Question

The vertices of triangle \( \triangle ABC \) are \( A(1, 1, 0), B(1, 2, 1) \), and \( C(-2, 2, -1) \). Find the equations of the medians through A and B. Use the equations so obtained to find the coordinates of the centroid.

Hint:

To find the centroid of a triangle, first find the mid-points of two sides and then find the intersection of the medians. The centroid divides each median in a 2:1 ratio.

Answer 1

Step 1: {Find the mid-point of \( BC \)}
The coordinates of \( B \) are \( (1, 2, 1) \) and the coordinates of \( C \) are \( (-2, 2, -1) \). The mid-point of \( BC \) is: \[ \left( \frac{1 + (-2)}{2}, \frac{2 + 2}{2}, \frac{1 + (-1)}{2} \right) = \left( -\frac{1}{2}, 2, 0 \right). \] Step 2: {Find the equation of the median through \( A \)}
The equation of the median through \( A(1, 1, 0) \) is the line joining \( A \) to the mid-point of \( BC \left( -\frac{1}{2}, 2, 0 \right) \).

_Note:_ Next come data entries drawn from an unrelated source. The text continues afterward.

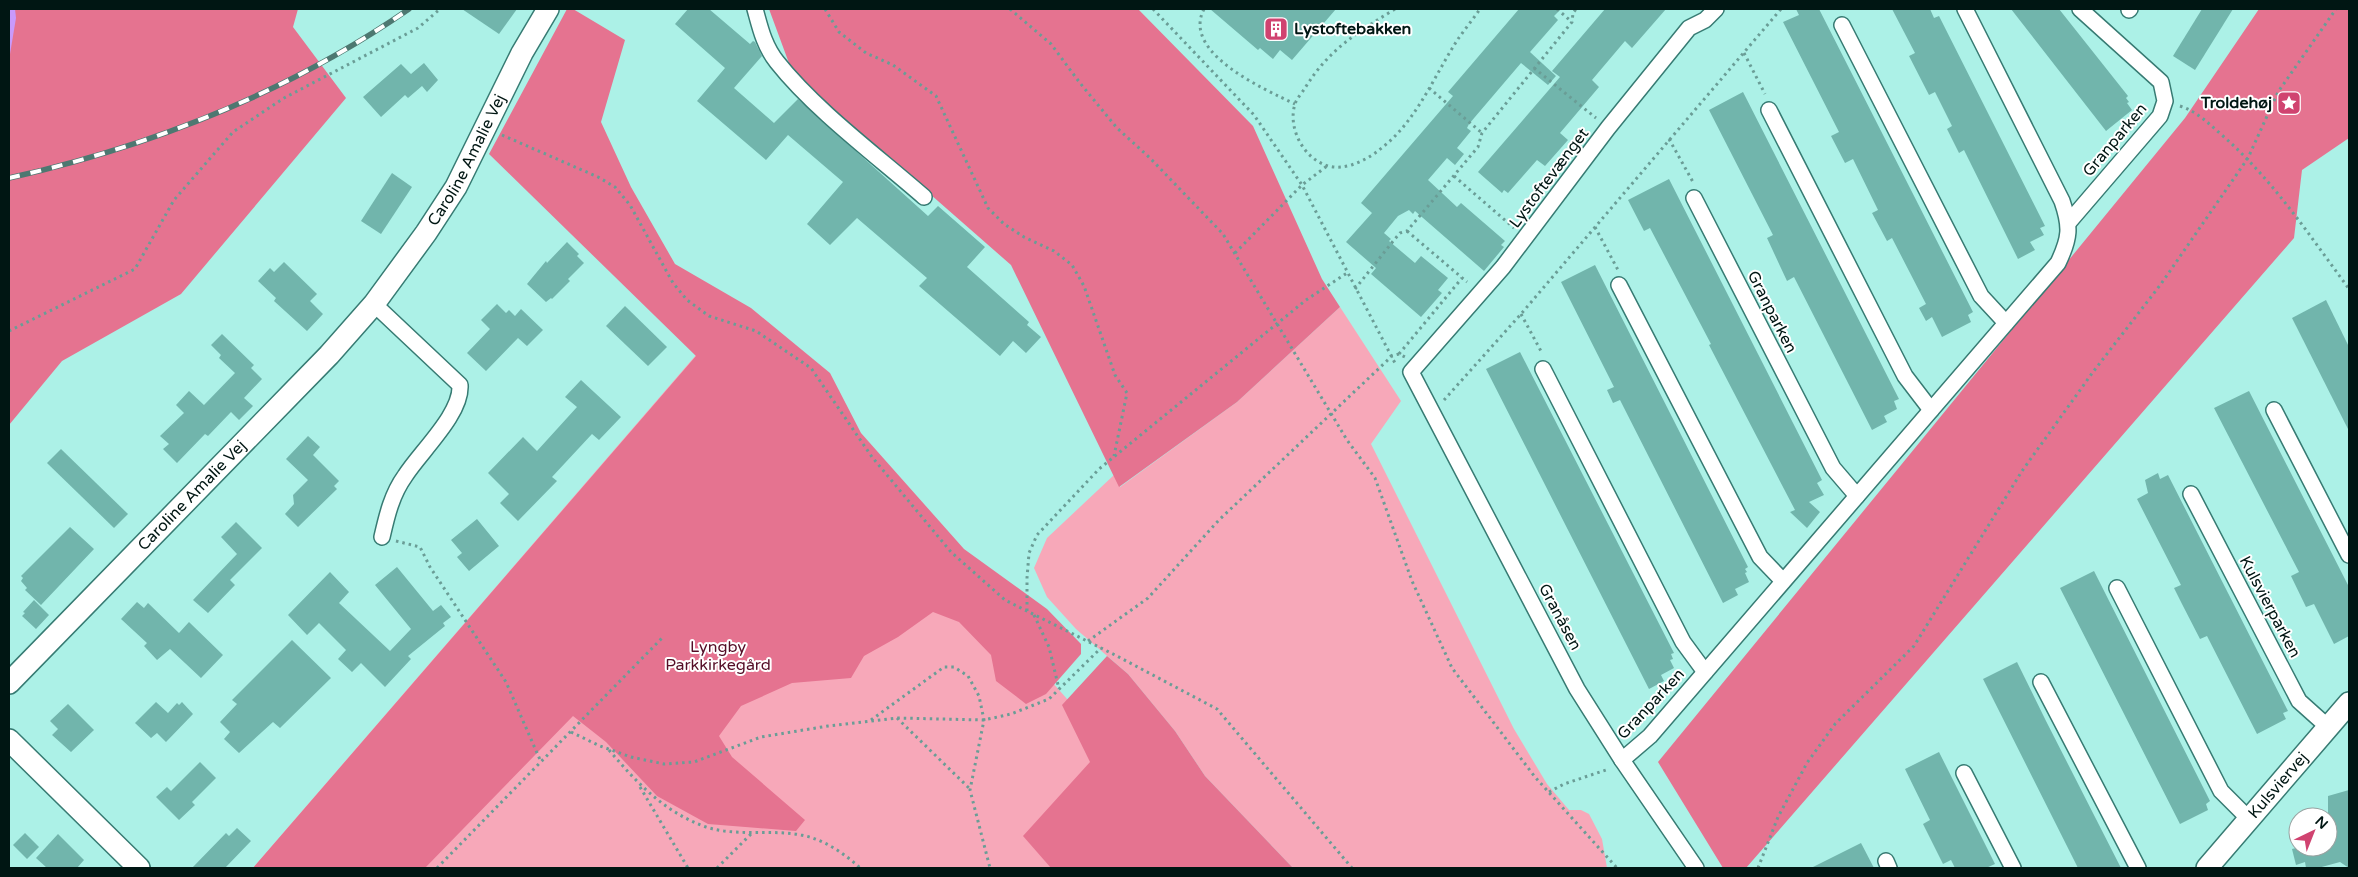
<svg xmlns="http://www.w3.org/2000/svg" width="2358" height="877" font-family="'Varela Round',sans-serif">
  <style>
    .green { fill: #f7a8b9 }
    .forest { fill: #e57390 }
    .water { fill: #c99afc }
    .building { fill: #71b5ac }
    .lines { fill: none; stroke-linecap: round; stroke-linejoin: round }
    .street-casing { stroke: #377b73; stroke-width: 18 }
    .secondary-casing { stroke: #377b73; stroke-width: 24 }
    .path { stroke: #6a9d96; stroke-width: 3; stroke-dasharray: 2.5 4; stroke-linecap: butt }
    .street { stroke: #fff; stroke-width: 15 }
    .secondary { stroke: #fff; stroke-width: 21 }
    .rail-casing { stroke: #4d7871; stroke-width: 5.5 }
    .rail { stroke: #fff; stroke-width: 4; stroke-dasharray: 11; stroke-linecap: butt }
    .labels { text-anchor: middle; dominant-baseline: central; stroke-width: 4; stroke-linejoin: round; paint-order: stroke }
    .poi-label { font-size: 16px; font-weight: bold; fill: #001613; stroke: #fff; text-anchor: start }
    .street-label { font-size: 16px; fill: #001613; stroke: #fff }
    .park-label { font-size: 16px; fill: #550d27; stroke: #fff }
  </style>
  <rect width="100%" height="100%" fill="#acf1e7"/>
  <g class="green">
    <path d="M 1340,307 L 1401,401 L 1371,444 L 1514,729 L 1547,784 L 1569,810 L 1581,810 L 1589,814 L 1602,839 L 1607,868 L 1293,868 L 1205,776 L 1175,731 L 1128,674 L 1076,629 L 1047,597 L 1034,568 L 1047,538 L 1114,475 L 1120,487 L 1237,402 Z"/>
    <path d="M 696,355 L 1021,647 L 1122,761 L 1240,868 L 253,868 Z"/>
  </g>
  <g class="forest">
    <path d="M 9,9 L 298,9 L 293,27 L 346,98 L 181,294 L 62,361 L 9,425 Z"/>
    <path d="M 567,9 L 573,9 L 625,40 L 601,122 L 631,187 L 675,264 L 751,308 L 830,373 L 861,433 L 964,549 L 1047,609 L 1081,644 L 1081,654 L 1046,694 L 1026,704 L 996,681 L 991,655 L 959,622 L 933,612 L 898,637 L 864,656 L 851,678 L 792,683 L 741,706 L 719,736 L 732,757 L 805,820 L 796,831 L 708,824 L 657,796 L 606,742 L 573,716 L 425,868 L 253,868 L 696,356 L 489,154 Z"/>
    <path d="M 769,9 L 1138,9 L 1253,126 L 1322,279 L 1340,307 L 1237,402 L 1119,487 L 1011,265 L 793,74 Z"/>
    <path d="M 2259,9 L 2349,9 L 2349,138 L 2302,170 L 2294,238 L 1746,868 L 1723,868 L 1658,762 L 2185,118 Z"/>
    <path d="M 1107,656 L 1128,674 L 1175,731 L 1205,776 L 1293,868 L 1051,868 L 1023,836 L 1090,762 L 1062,705 Z"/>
  </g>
  <path class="water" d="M 9,9 L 15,9 L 16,18 L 9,60 Z"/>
  <g class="building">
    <path d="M 462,9 L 517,9 L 499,34 Z"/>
    <path d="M 688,9 L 709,9 L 750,44 L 753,41 L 755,42 L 762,56 L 734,88 L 774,123 L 798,99 L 928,216 L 938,206 L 985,247 L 967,267 L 1029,322 L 1027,325 L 1041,337 L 1026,353 L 1013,341 L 1000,356 L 919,286 L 927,278 L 857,218 L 830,245 L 807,224 L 843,182 L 788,135 L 766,160 L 697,101 L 725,68 L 675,24 Z"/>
    <path d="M 1210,9 L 1336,9 L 1292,60 L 1280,50 L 1273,59 L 1260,48 L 1258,50 Z"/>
    <path d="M 1519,9 L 1561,9 L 1554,16 L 1558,20 L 1530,52 L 1556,76 L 1548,85 L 1521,63 L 1469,124 L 1467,128 L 1471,131 L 1457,148 L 1464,154 L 1455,165 L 1447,158 L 1428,180 L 1457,207 L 1461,203 L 1505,241 L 1501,245 L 1504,247 L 1484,271 L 1415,211 L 1413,214 L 1409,210 L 1398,216 L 1384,233 L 1391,239 L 1389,241 L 1415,263 L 1421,256 L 1448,278 L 1438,290 L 1442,293 L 1421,317 L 1371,274 L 1376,268 L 1346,242 L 1372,213 L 1361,203 L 1453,96 L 1448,92 Z"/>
    <path d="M 1605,9 L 1666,9 L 1632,48 L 1625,41 L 1592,80 L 1599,87 L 1560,133 L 1568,140 L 1545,166 L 1537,160 L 1508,193 L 1504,190 L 1502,193 L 1478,172 L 1560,77 L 1552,71 Z"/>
    <path d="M 1796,9 L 1819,9 L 1973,312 L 1968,315 L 1971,322 L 1942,337 L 1932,317 L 1926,321 L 1919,308 L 1926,304 L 1892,238 L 1887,241 L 1872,213 L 1878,210 L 1853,159 L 1845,163 L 1831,136 L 1839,132 L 1783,22 L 1799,15 Z"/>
    <path d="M 1892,9 L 1930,9 L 1934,18 L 1939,16 L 2045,226 L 2040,228 L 2044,235 L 2030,242 L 2035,250 L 2018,259 L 1964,150 L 1959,153 L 1947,129 L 1952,126 L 1935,92 L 1929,95 L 1909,56 L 1915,53 Z"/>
    <path d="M 2011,9 L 2059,9 L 2128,96 L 2126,98 L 2129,102 L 2127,103 L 2132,110 L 2106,131 Z"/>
    <path d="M 2202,9 L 2233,9 L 2195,70 L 2173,56 Z"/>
    <path d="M 424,63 L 438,80 L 427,92 L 422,86 L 408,98 L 405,95 L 381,117 L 363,97 L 401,64 L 411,74 Z"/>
    <path d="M 1743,92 L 1899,399 L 1894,401 L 1897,409 L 1884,416 L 1887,422 L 1872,430 L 1794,277 L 1787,281 L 1767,238 L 1773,235 L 1709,110 Z"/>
    <path d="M 392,173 L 412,187 L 381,234 L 361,221 Z"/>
    <path d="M 1669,179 L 1822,480 L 1817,483 L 1824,495 L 1809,502 L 1820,512 L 1807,528 L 1790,512 L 1795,510 L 1709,345 L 1711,344 L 1650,228 L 1644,231 L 1628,200 Z"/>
    <path d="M 567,242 L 579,254 L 577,256 L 584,263 L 568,279 L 570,281 L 552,299 L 551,298 L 546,302 L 527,284 L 546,261 L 547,263 Z"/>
    <path d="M 284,262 L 317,294 L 310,301 L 323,314 L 307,331 L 274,301 L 276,298 L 258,281 L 270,268 L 274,272 Z"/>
    <path d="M 1595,265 L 1748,567 L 1745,569 L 1747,572 L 1745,573 L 1749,582 L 1735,589 L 1738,595 L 1723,603 L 1620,400 L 1613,403 L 1607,390 L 1614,387 L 1561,282 Z"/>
    <path d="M 2326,300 L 2349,347 L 2349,431 L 2292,318 Z"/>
    <path d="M 497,304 L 506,313 L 509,310 L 515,316 L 521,309 L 543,330 L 527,346 L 518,338 L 486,371 L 467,353 L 490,329 L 481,320 Z"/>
    <path d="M 625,306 L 667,347 L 648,366 L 606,326 Z"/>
    <path d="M 222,334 L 254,365 L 251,368 L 262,379 L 244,398 L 253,406 L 239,420 L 231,412 L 208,436 L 205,434 L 177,463 L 163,449 L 169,444 L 160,436 L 184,413 L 176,405 L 189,391 L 204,405 L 235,373 L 219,358 L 221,355 L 211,345 Z"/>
    <path d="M 1520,352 L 1674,653 L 1671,654 L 1673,659 L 1670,660 L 1674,668 L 1661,675 L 1664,681 L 1649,689 L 1486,369 Z"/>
    <path d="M 581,380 L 621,417 L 599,440 L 592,434 L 552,477 L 557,481 L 518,521 L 500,503 L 509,494 L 488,473 L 523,437 L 537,451 L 577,407 L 565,397 Z"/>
    <path d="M 2249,391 L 2349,587 L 2349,636 L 2334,644 L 2314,604 L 2306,607 L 2291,576 L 2299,572 L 2214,408 Z"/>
    <path d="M 308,436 L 320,447 L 313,455 L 339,481 L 334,486 L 337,489 L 298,527 L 285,514 L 294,504 L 293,495 L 308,480 L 286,459 Z"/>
    <path d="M 61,449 L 128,514 L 114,528 L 47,463 Z"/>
    <path d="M 2158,473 L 2160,479 L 2168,475 L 2288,711 L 2283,713 L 2286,719 L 2257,734 L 2207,636 L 2200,639 L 2182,604 L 2174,588 L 2181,585 L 2137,499 L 2148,493 L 2145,480 Z"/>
    <path d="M 477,519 L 499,546 L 469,571 L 457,557 L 462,553 L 451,540 Z"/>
    <path d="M 236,522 L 262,548 L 230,580 L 235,585 L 208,613 L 193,600 L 237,554 L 221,537 Z"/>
    <path d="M 70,527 L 94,549 L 41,605 L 25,590 L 27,588 L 21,581 L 23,578 L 21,576 Z"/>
    <path d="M 397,567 L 433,611 L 441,605 L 451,617 L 443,623 L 445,626 L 408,656 L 411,659 L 385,687 L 361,663 L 352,672 L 338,659 L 346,650 L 319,623 L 307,635 L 288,615 L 330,572 L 349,592 L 339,603 L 390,651 L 411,629 L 375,585 Z"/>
    <path d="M 2094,571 L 2210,801 L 2206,804 L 2208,810 L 2180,824 L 2060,588 Z"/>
    <path d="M 34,600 L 49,615 L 36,629 L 22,616 L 25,613 L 23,612 Z"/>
    <path d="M 137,602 L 144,608 L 148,603 L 179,633 L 189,622 L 223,655 L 201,678 L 170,649 L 157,660 L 144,646 L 147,643 L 121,619 Z"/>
    <path d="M 292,640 L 331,678 L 280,728 L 273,722 L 239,753 L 224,739 L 230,732 L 220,722 L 237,704 L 232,700 Z"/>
    <path d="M 2017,662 L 2046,721 L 2121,868 L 2078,868 L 1983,679 Z"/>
    <path d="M 156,702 L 168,713 L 177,703 L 179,705 L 182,702 L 193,714 L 166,742 L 157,733 L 151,738 L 135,723 Z"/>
    <path d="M 68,704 L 94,730 L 71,752 L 52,735 L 58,729 L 50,721 Z"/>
    <path d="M 1939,752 L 1995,864 L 1986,868 L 1955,868 L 1951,860 L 1943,864 L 1923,824 L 1930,820 L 1905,769 Z"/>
    <path d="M 200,762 L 216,778 L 192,802 L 195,805 L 179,820 L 156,797 L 167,787 L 171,791 Z"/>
    <path d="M 2349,790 L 2349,868 L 2340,862 L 2318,868 L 2306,868 L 2305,862 L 2296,865 L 2292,849 L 2300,847 L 2328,847 L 2328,796 Z"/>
    <path d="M 237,828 L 251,841 L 225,868 L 192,868 L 226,833 L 229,836 Z"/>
    <path d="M 25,833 L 39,847 L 27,859 L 13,845 Z"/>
    <path d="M 58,834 L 84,860 L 77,868 L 47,868 L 36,858 Z"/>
    <path d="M 1861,843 L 1874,868 L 1811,868 Z"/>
  </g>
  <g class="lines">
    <g class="street-casing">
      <g id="street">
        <path d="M 755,9 C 760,27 764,46 777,62 C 815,110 877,156 924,197"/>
        <path d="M 2129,10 L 2130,9"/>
        <path d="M 1842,25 L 1981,296 L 2006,323"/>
        <path d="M 1769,110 L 1905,376 L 1931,410"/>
        <path d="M 1694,198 L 1833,468 L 1857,496"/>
        <path d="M 2069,222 L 2160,116 L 2165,101 L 2161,82 L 2080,9"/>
        <path d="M 1619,285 L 1760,557 L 1783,581"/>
        <path d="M 374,304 L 460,385 C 462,414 420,452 405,476 C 392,494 387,515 382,537"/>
        <path d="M 1543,369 L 1683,642 L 1705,672"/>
        <path d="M 2274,410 L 2349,555"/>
        <path d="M 2191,494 L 2299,701 L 2328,727"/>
        <path d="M 2117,588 L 2221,791 L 2250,820"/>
        <path d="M 2041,682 L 2138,868"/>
        <path d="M 1622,760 L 1650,736 L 2058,263 C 2070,238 2071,227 2062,201 L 1965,9"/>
        <path d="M 1964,773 L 2013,868"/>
        <path d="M 1886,861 L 1889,868"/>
        <path d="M 1696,868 L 1622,760 L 1577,689 L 1411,372 L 1503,267 L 1608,128 L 1689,28 L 1705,20 L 1716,9"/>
      </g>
    </g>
    <g class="secondary-casing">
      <g id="secondary">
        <path id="s1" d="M 9,683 L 329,355 L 374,304 L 426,233 L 456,187 L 522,53 L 548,9"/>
        <path d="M 9,740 L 139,868"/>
        <path id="s2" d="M 2207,868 L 2349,703"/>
      </g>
    </g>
    <g class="path">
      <path d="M 825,9 L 839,32 L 866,53 L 893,65 L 936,96 L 988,208 L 1004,224 L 1024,237 L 1054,251 L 1072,265 L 1084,286 L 1115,375 L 1127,393 L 1114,456"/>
      <path d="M 1010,9 L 1051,44 L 1080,83 L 1117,128 L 1150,158 L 1223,234 L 1347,440 L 1375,478 L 1412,581 L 1452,668 L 1535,777 L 1617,868"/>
      <path d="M 1153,9 L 1254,115 L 1302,185 L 1396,365"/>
      <path d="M 1204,9 C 1181,53 1264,89 1295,104"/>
      <path d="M 1395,9 C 1358,32 1329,49 1305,88 C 1302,93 1297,98 1295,104 C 1286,132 1310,170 1341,167 C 1354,166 1369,158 1379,150 C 1416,123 1434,76 1458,39 C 1465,29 1473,19 1480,9"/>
      <path d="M 1557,9 L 1572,22"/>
      <path d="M 1744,53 L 1765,94"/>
      <path d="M 1534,68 L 1596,118"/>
      <path d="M 1429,88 L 1482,133"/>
      <path d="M 2180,106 C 2198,112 2209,124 2223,136 C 2273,180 2310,236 2349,289"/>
      <path d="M 502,135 L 598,177 L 615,187 L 630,205 L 673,283 L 687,300 L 709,316 L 756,331 L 811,368 L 872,457 L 951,552 L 1005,600 L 1115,655 L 1217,709 L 1352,868"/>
      <path d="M 1669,139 L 1693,182"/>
      <path d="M 1454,176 L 1514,228"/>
      <path d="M 1595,227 L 1618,270"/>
      <path d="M 1407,231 L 1467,282"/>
      <path d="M 1235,253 L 1302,185 L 1327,166"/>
      <path d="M 1355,289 L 1394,240 L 1400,233 L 1407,231 L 1478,147 L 1482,133 L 1572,22 L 1573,13 L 1576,9"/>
      <path d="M 1521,314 L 1542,353"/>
      <path d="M 9,331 L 135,269 L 174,200 L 233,132 L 284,98 L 418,28 L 440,9"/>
      <path d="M 1399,354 L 1462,278"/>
      <path d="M 1444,400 L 1521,314 L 1781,9"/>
      <path d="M 396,541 L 420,547 L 430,567 L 506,682 L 541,762"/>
      <path d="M 1027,611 L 1027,578 L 1029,553 L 1037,535 L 1099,469 L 1306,300 L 1347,273"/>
      <path d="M 1034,615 L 1049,647 L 1059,689"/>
      <path d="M 1088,641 L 1148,598 L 1219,520 L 1392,356 L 1399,354 L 1405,357"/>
      <path d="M 897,718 L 970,789"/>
      <path d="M 871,720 L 944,667 L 954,667 L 968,676 L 979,696 L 984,720 L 970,790 L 990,868"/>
      <path d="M 571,732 L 600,746 L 631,757 L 664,764 L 694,762 L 761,737 L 828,726 L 897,718 L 984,720 L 1011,714 L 1049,699 L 1101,648"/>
      <path d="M 609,750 C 637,783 664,812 706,827 C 737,837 770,829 801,835 C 823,839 844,853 860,868"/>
      <path d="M 640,787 L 688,868"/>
      <path d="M 1549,792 L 1564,784 L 1609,769"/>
      <path d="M 437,868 L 663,637"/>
      <path d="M 717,868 L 751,834"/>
      <path d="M 1758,868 L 1778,817 L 1807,763 L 1835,724 L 1914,646 L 2022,471 L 2093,372 L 2161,284 L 2248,158 L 2278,92 L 2336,9"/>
    </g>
    <use href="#street" class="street"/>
    <use href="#secondary" class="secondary"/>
    <g class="rail-casing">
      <path id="rail" d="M 9,178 C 152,146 289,92 409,9"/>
    </g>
    <use href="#rail" class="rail"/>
  </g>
  <defs>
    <g id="building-square" transform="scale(1.25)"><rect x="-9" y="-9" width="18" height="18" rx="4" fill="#d04370" stroke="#fff"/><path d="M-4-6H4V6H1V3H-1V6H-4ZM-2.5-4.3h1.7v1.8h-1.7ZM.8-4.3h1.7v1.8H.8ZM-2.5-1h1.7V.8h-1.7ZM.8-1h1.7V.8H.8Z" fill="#fff"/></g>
    <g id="sight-square" transform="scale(1.25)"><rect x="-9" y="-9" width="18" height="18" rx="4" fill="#d04370" stroke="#fff"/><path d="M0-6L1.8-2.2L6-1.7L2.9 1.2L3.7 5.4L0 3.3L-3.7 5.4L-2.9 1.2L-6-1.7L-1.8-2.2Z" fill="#fff"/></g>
  </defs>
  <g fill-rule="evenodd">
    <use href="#building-square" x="1276" y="29"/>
    <use href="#sight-square" x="2289" y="103"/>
  </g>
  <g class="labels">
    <g class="poi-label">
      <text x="1294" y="29">Lystoftebakken</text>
      <text x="2272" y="103" text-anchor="end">Troldehøj</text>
    </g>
    <g class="street-label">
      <text transform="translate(2115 140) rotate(-50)">Granparken</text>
      <text stroke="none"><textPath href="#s1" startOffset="698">Caroline Amalie Vej</textPath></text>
      <text transform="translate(1549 178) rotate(-53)">Lystoftevænget</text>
      <text transform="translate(1772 312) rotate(63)">Granparken</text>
      <text stroke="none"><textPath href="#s1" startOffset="262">Caroline Amalie Vej</textPath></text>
      <text transform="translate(2270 607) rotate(62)">Kulsvierparken</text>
      <text transform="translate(1560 617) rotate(62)">Granåsen</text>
      <text transform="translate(1651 704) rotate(-47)">Granparken</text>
      <text stroke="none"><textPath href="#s2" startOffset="109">Kulsviervej</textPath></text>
    </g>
    <g class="park-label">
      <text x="718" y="647">Lyngby<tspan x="718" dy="18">Parkkirkegård</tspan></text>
    </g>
  </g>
  <rect width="2358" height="877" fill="none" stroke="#001613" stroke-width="20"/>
  <g transform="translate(2313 832) rotate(43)"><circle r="24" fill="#ffffff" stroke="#99a2a1"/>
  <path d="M0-4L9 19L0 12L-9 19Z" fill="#d04370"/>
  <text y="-8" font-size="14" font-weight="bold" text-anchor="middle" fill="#001613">N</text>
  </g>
</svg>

Using the parametric form of the equation of a line: \[ x - 1 = \lambda \left( -\frac{1}{2} - 1 \right), \quad y - 1 = \lambda \left( 2 - 1 \right), \quad z - 0 = \lambda (0 - 0). \] Simplifying: \[ x - 1 = \lambda \left( -\frac{3}{2} \right), \quad y - 1 = \lambda, \quad z = 0. \] Thus, the equation of the median through \( A \) is: \[ x = 1 - \frac{3\lambda}{2}, \quad y = 1 + \lambda, \quad z = 0. \quad \cdots (1) \] Step 3: {Find the mid-point of \( AC \)}
The coordinates of \( A \) are \( (1, 1, 0) \) and the coordinates of \( C \) are \( (-2, 2, -1) \). The mid-point of \( AC \) is: \[ \left( \frac{1 + (-2)}{2}, \frac{1 + 2}{2}, \frac{0 + (-1)}{2} \right) = \left( -\frac{1}{2}, \frac{3}{2}, -\frac{1}{2} \right). \] Step 4: {Find the equation of the median through \( B \)}
The equation of the median through \( B(1, 2, 1) \) is the line joining \( B \) to the mid-point of \( AC \left( -\frac{1}{2}, \frac{3}{2}, -\frac{1}{2} \right) \). Using the parametric form of the equation of a line: \[ x - 1 = \mu \left( -\frac{1}{2} - 1 \right), \quad y - 2 = \mu \left( \frac{3}{2} - 2 \right), \quad z - 1 = \mu \left( -\frac{1}{2} - 1 \right). \] Simplifying: \[ x - 1 = \mu \left( -\frac{3}{2} \right), \quad y - 2 = \mu \left( -\frac{1}{2} \right), \quad z - 1 = \mu \left( -\frac{3}{2} \right). \] Thus, the equation of the median through \( B \) is: \[ x = 1 - \frac{3\mu}{2}, \quad y = 2 - \frac{\mu}{2}, \quad z = 1 - \frac{3\mu}{2}. \quad \cdots (2) \] Step 5: {Find the point of intersection of the two lines (the centroid)}
Any point on the line (1) is \( (-3\lambda + 1, \lambda + 1, 0) \).
Any point on the line (2) is \( (-3\mu + 1, -\mu + 2, -3\mu + 1) \).
For the point of intersection: \[ -3\lambda + 1 = -3\mu + 1, \quad \lambda + 1 = -\mu + 2, \quad 0 = -3\mu + 1. \] From the third equation, \( 3\mu = 1 \), so \( \mu = \frac{1}{3} \). Substitute \( \mu = \frac{1}{3} \) into the second equation: \[ \lambda + 1 = -\frac{1}{3} + 2 = \frac{5}{3} \quad \Rightarrow \quad \lambda = \frac{5}{3} - 1 = \frac{2}{3}. \] Step 6: {Find the coordinates of the centroid}
The coordinates of the centroid are: \[ x = -3\left( \frac{2}{3} \right) + 1 = 0, \quad y = \frac{5}{3} + 1 = \frac{5}{3}, \quad z = 0. \] Conclusion: The coordinates of the centroid are \( (0, \frac{5}{3}, 0) \).